**Exercise requirements**
Return the text lines from all the records below word for word, leaving the pictures out.

======== Input data ========

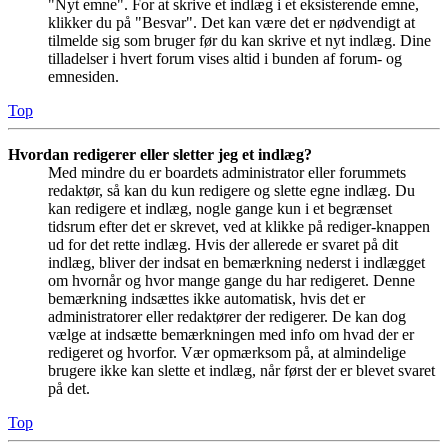
"Nyt emne". For at skrive et indlæg i et eksisterende emne,
klikker du på "Besvar". Det kan være det er nødvendigt at
tilmelde sig som bruger før du kan skrive et nyt indlæg. Dine
tilladelser i hvert forum vises altid i bunden af forum- og
emnesiden.
Top
Hvordan redigerer eller sletter jeg et indlæg?
Med mindre du er boardets administrator eller forummets
redaktør, så kan du kun redigere og slette egne indlæg. Du
kan redigere et indlæg, nogle gange kun i et begrænset
tidsrum efter det er skrevet, ved at klikke på rediger-knappen
ud for det rette indlæg. Hvis der allerede er svaret på dit
indlæg, bliver der indsat en bemærkning nederst i indlægget
om hvornår og hvor mange gange du har redigeret. Denne
bemærkning indsættes ikke automatisk, hvis det er
administratorer eller redaktører der redigerer. De kan dog
vælge at indsætte bemærkningen med info om hvad der er
redigeret og hvorfor. Vær opmærksom på, at almindelige
brugere ikke kan slette et indlæg, når først der er blevet svaret
på det.
Top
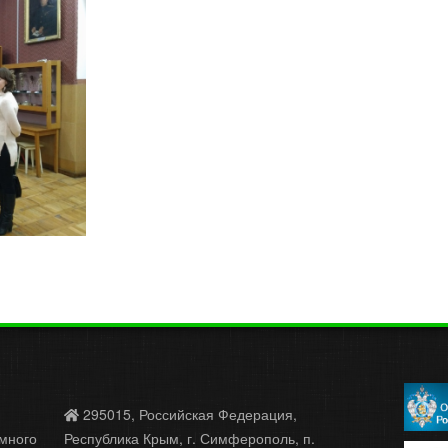
295015, Российская Федерация,
много
Республика Крым, г. Симферополь, п.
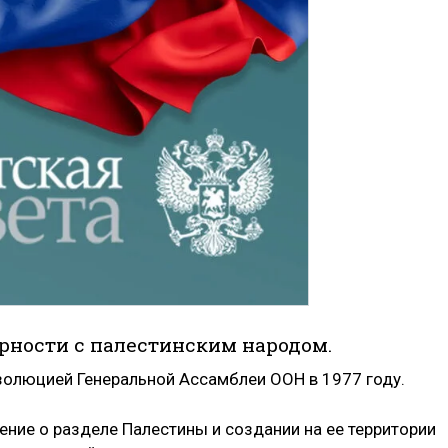
ности с палестинским народом.
золюцией Генеральной Ассамблеи ООН в 1977 году.
ение о разделе Палестины и создании на ее территории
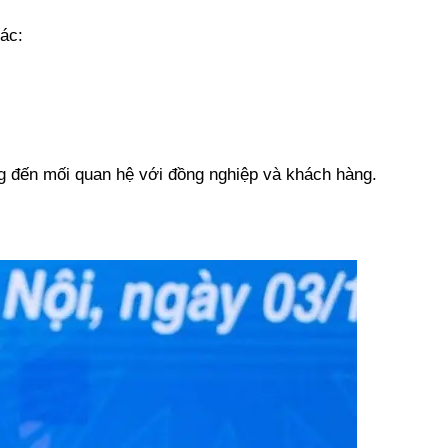
ác:
ng đến mối quan hệ với đồng nghiệp và khách hàng.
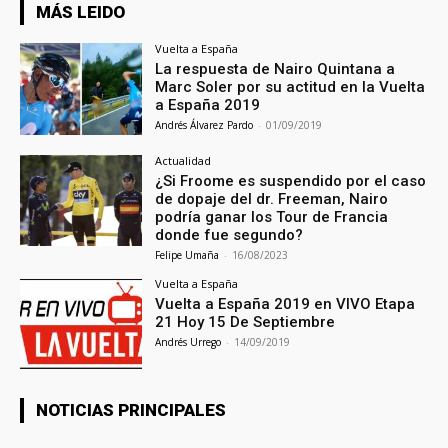
MÁS LEIDO
Vuelta a España
La respuesta de Nairo Quintana a
Marc Soler por su actitud en la Vuelta
a España 2019
Andrés Álvarez Pardo
-
01/09/2019
Actualidad
¿Si Froome es suspendido por el caso
de dopaje del dr. Freeman, Nairo
podría ganar los Tour de Francia
donde fue segundo?
Felipe Umaña
-
16/08/2023
Vuelta a España
Vuelta a España 2019 en VIVO Etapa
21 Hoy 15 De Septiembre
Andrés Urrego
-
14/09/2019
NOTICIAS PRINCIPALES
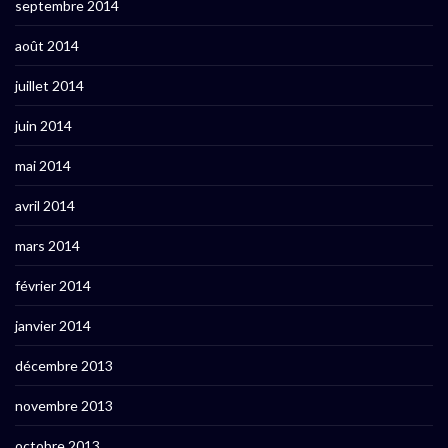
septembre 2014
août 2014
juillet 2014
juin 2014
mai 2014
avril 2014
mars 2014
février 2014
janvier 2014
décembre 2013
novembre 2013
octobre 2013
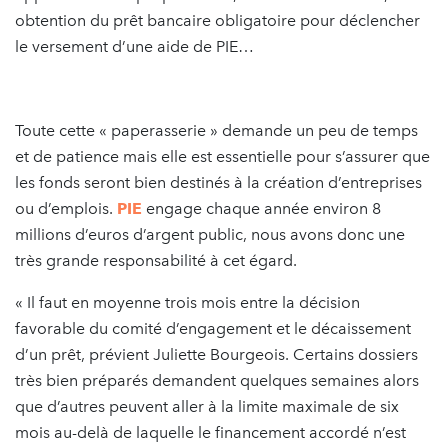
obtention du prêt bancaire obligatoire pour déclencher
le versement d’une aide de PIE…
Toute cette « paperasserie » demande un peu de temps
et de patience mais elle est essentielle pour s’assurer que
les fonds seront bien destinés à la création d’entreprises
ou d’emplois.
PIE
engage chaque année environ 8
millions d’euros d’argent public, nous avons donc une
très grande responsabilité à cet égard.
« Il faut en moyenne trois mois entre la décision
favorable du comité d’engagement et le décaissement
d’un prêt, prévient Juliette Bourgeois. Certains dossiers
très bien préparés demandent quelques semaines alors
que d’autres peuvent aller à la limite maximale de six
mois au-delà de laquelle le financement accordé n’est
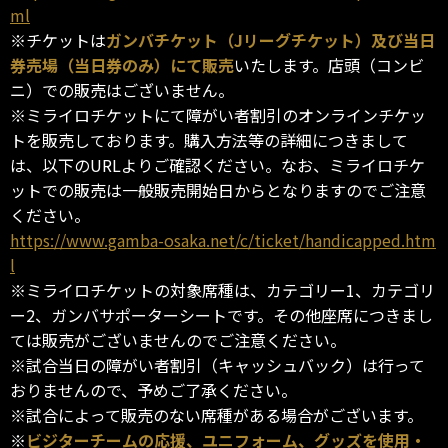
ml
※チケットは
ガンバチケット（Jリーグチケット）及び当日
券売場（当日券のみ）にて販売
いたします。店頭（コンビ
ニ）での販売はございません。
※ミライロチケットにて障がい者割引のオンラインチケッ
トを販売しております。購入方法等の詳細につきまして
は、以下のURLよりご確認ください。なお、ミライロチケ
ットでの販売は一般販売開始日からとなりますのでご注意
ください。
https://www.gamba-osaka.net/c/ticket/handicapped.htm
l
※ミライロチケットの対象席種は、カテゴリー1、カテゴリ
ー2、ガンバサポーターシートです。その他座席につきまし
ては販売がございませんのでご注意ください。
※試合当日の障がい者割引（キャッシュバック）は行って
おりませんので、予めご了承ください。
※試合によって販売のない席種がある場合がございます。
※
ビジターチームの応援、ユニフォーム、グッズを使用・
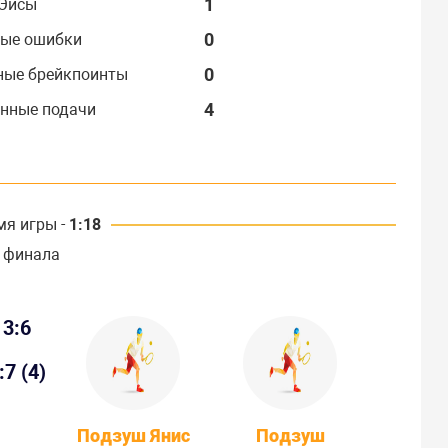
1
Эйсы
0
ые ошибки
0
ные брейкпоинты
4
нные подачи
мя игры -
1:18
 финала
3:6
:7 (4)
Подзуш Янис
Подзуш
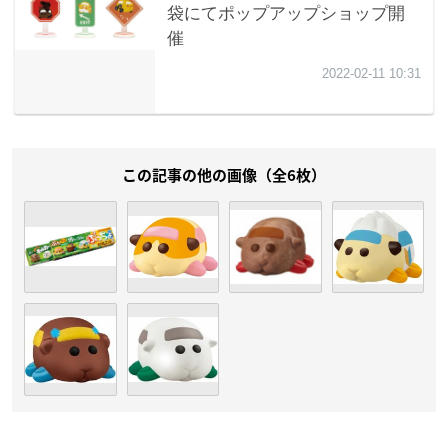
この記事の他の画像（全6枚）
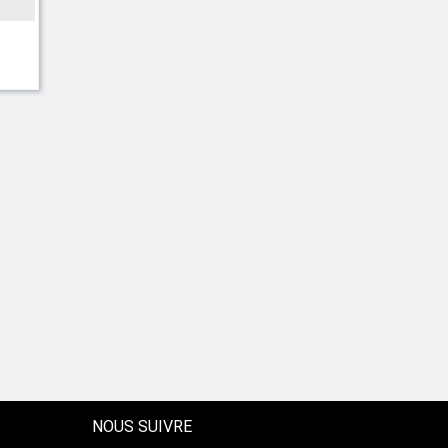
NOUS SUIVRE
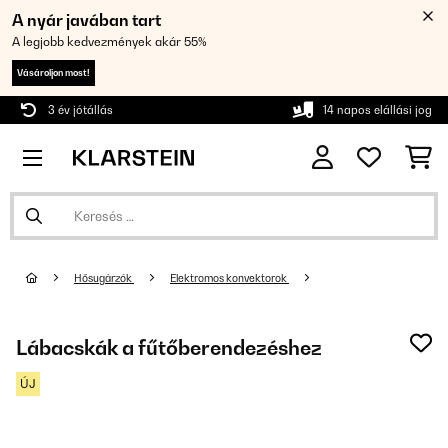
A nyár javában tart
A legjobb kedvezmények akár 55%
Vásároljon most!
3 év jótállás
14 napos elállási jog
Hősugárzók
Elektromos konvektorok
Lábacskák a fűtőberendezéshez
ÚJ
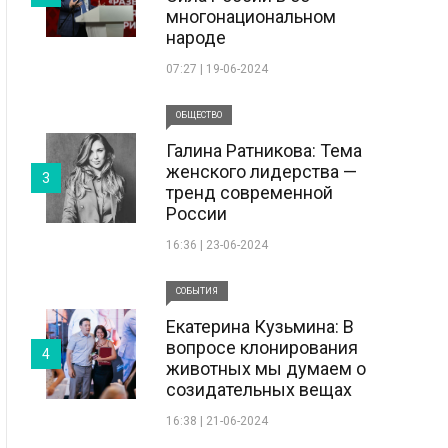
многонациональном
народе
07:27 | 19-06-2024
ОБЩЕСТВО
Галина Ратникова: Тема
женского лидерства —
3
тренд современной
России
16:36 | 23-06-2024
СОБЫТИЯ
Екатерина Кузьмина: В
вопросе клонирования
4
животных мы думаем о
созидательных вещах
16:38 | 21-06-2024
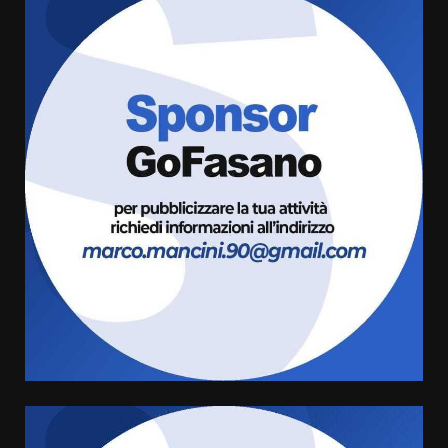
La Banda Città di Fasano apre
ufficialmente la Festa di
Savelletri
8 Agosto 2026 11:00
3
Savelletri in festa, domani sera
grande spettacolo con Uccio De
Santis
8 Agosto 2026 07:30
4
Politiche Giovanili e Mobilità
Sostenibile: premiati gli studenti
universitari del bando “La strada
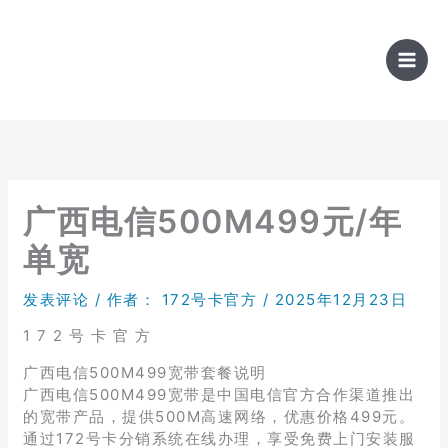
跳
至
内
容
广西电信500M499元/年
单宽
发表评论
/ 作者：
172号卡官方
/
2025年12月23日
1 7 2 号 卡 官 方
广西电信500M499宽带套餐说明
广西电信500M499宽带是中国电信官方合作渠道推出
的宽带产品，提供500M高速网络，优惠价格499元。
通过172号卡分销系统在线办理，享受免费上门安装服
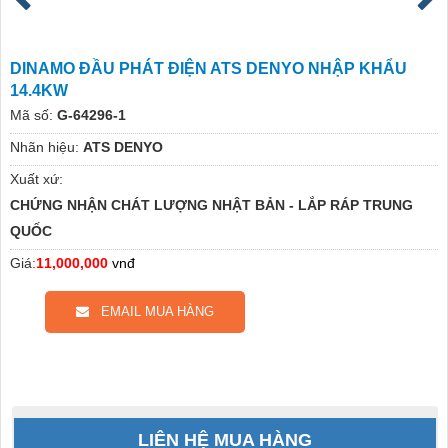
DINAMO ĐẦU PHÁT ĐIỆN ATS DENYO NHẬP KHẨU
14.4KW
Mã số:
G-64296-1
Nhãn hiệu:
ATS DENYO
Xuất xứ:
CHỨNG NHẬN CHÁT LƯỢNG NHẬT BẢN - LẮP RÁP TRUNG
QUỐC
Giá:
11,000,000
vnđ
EMAIL MUA HÀNG
LIÊN HỆ MUA HÀNG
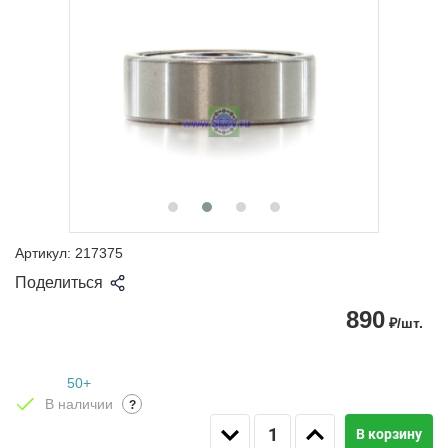
Артикул:
217375
Поделиться
890
₽/шт.
50+
В наличии
?
В корзину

========

**Response**
"Nyt emne". For at skrive et indlæg i et eksisterende emne,
klikker du på "Besvar". Det kan være det er nødvendigt at
tilmelde sig som bruger før du kan skrive et nyt indlæg. Dine
tilladelser i hvert forum vises altid i bunden af forum- og
emnesiden.
Top
Hvordan redigerer eller sletter jeg et indlæg?
Med mindre du er boardets administrator eller forummets
redaktør, så kan du kun redigere og slette egne indlæg. Du
kan redigere et indlæg, nogle gange kun i et begrænset
tidsrum efter det er skrevet, ved at klikke på rediger-knappen
ud for det rette indlæg. Hvis der allerede er svaret på dit
indlæg, bliver der indsat en bemærkning nederst i indlægget
om hvornår og hvor mange gange du har redigeret. Denne
bemærkning indsættes ikke automatisk, hvis det er
administratorer eller redaktører der redigerer. De kan dog
vælge at indsætte bemærkningen med info om hvad der er
redigeret og hvorfor. Vær opmærksom på, at almindelige
brugere ikke kan slette et indlæg, når først der er blevet svaret
på det.
Top
295015, Российская Федерация,
много
Республика Крым, г. Симферополь, п.
ности с палестинским народом.
золюцией Генеральной Ассамблеи ООН в 1977 году.
ение о разделе Палестины и создании на ее территории
ác:
ng đến mối quan hệ với đồng nghiệp và khách hàng.
MÁS LEIDO
Vuelta a España
La respuesta de Nairo Quintana a
Marc Soler por su actitud en la Vuelta
a España 2019
Andrés Álvarez Pardo
-
01/09/2019
Actualidad
¿Si Froome es suspendido por el caso
de dopaje del dr. Freeman, Nairo
podría ganar los Tour de Francia
donde fue segundo?
Felipe Umaña
-
16/08/2023
Vuelta a España
Vuelta a España 2019 en VIVO Etapa
21 Hoy 15 De Septiembre
Andrés Urrego
-
14/09/2019
NOTICIAS PRINCIPALES
septembre 2014
août 2014
juillet 2014
juin 2014
mai 2014
avril 2014
mars 2014
février 2014
janvier 2014
décembre 2013
novembre 2013
octobre 2013
obtention du prêt bancaire obligatoire pour déclencher
le versement d’une aide de PIE…
Toute cette « paperasserie » demande un peu de temps
et de patience mais elle est essentielle pour s’assurer que
les fonds seront bien destinés à la création d’entreprises
ou d’emplois.
PIE
engage chaque année environ 8
millions d’euros d’argent public, nous avons donc une
très grande responsabilité à cet égard.
« Il faut en moyenne trois mois entre la décision
favorable du comité d’engagement et le décaissement
d’un prêt, prévient Juliette Bourgeois. Certains dossiers
très bien préparés demandent quelques semaines alors
que d’autres peuvent aller à la limite maximale de six
mois au-delà de laquelle le financement accordé n’est
ml
※チケットは
ガンバチケット（Jリーグチケット）及び当日
券売場（当日券のみ）にて販売
いたします。店頭（コンビ
ニ）での販売はございません。
※ミライロチケットにて障がい者割引のオンラインチケッ
トを販売しております。購入方法等の詳細につきまして
は、以下のURLよりご確認ください。なお、ミライロチケ
ットでの販売は一般販売開始日からとなりますのでご注意
ください。
https://www.gamba-osaka.net/c/ticket/handicapped.htm
l
※ミライロチケットの対象席種は、カテゴリー1、カテゴリ
ー2、ガンバサポーターシートです。その他座席につきまし
ては販売がございませんのでご注意ください。
※試合当日の障がい者割引（キャッシュバック）は行って
おりませんので、予めご了承ください。
※試合によって販売のない席種がある場合がございます。
※
ビジターチームの応援、ユニフォーム、グッズを使用・
1
Эйсы
0
ые ошибки
0
ные брейкпоинты
4
нные подачи
мя игры -
1:18
 финала
3:6
:7 (4)
Подзуш Янис
Подзуш
この記事の他の画像（全6枚）
NOUS SUIVRE
A nyár javában tart
A legjobb kedvezmények akár 55%
Vásároljon most!
3 év jótállás
14 napos elállási jog
Hősugárzók
Elektromos konvektorok
Lábacskák a fűtőberendezéshez
ÚJ
многонациональном
народе
07:27 | 19-06-2024
ОБЩЕСТВО
Галина Ратникова: Тема
женского лидерства —
3
тренд современной
России
16:36 | 23-06-2024
СОБЫТИЯ
Екатерина Кузьмина: В
вопросе клонирования
4
животных мы думаем о
созидательных вещах
16:38 | 21-06-2024
La Banda Città di Fasano apre
ufficialmente la Festa di
Savelletri
8 Agosto 2026 11:00
3
Savelletri in festa, domani sera
grande spettacolo con Uccio De
Santis
8 Agosto 2026 07:30
4
Politiche Giovanili e Mobilità
Sostenibile: premiati gli studenti
universitari del bando “La strada
跳
至
内
容
广西电信500M499元/年
单宽
发表评论
/ 作者：
172号卡官方
/
2025年12月23日
1 7 2 号 卡 官 方
广西电信500M499宽带套餐说明
广西电信500M499宽带是中国电信官方合作渠道推出
的宽带产品，提供500M高速网络，优惠价格499元。
通过172号卡分销系统在线办理，享受免费上门安装服
DINAMO ĐẦU PHÁT ĐIỆN ATS DENYO NHẬP KHẨU
14.4KW
Mã số:
G-64296-1
Nhãn hiệu:
ATS DENYO
Xuất xứ:
CHỨNG NHẬN CHÁT LƯỢNG NHẬT BẢN - LẮP RÁP TRUNG
QUỐC
Giá:
11,000,000
vnđ
EMAIL MUA HÀNG
LIÊN HỆ MUA HÀNG
Артикул:
217375
Поделиться
890
₽/шт.
50+
В наличии
?
В корзину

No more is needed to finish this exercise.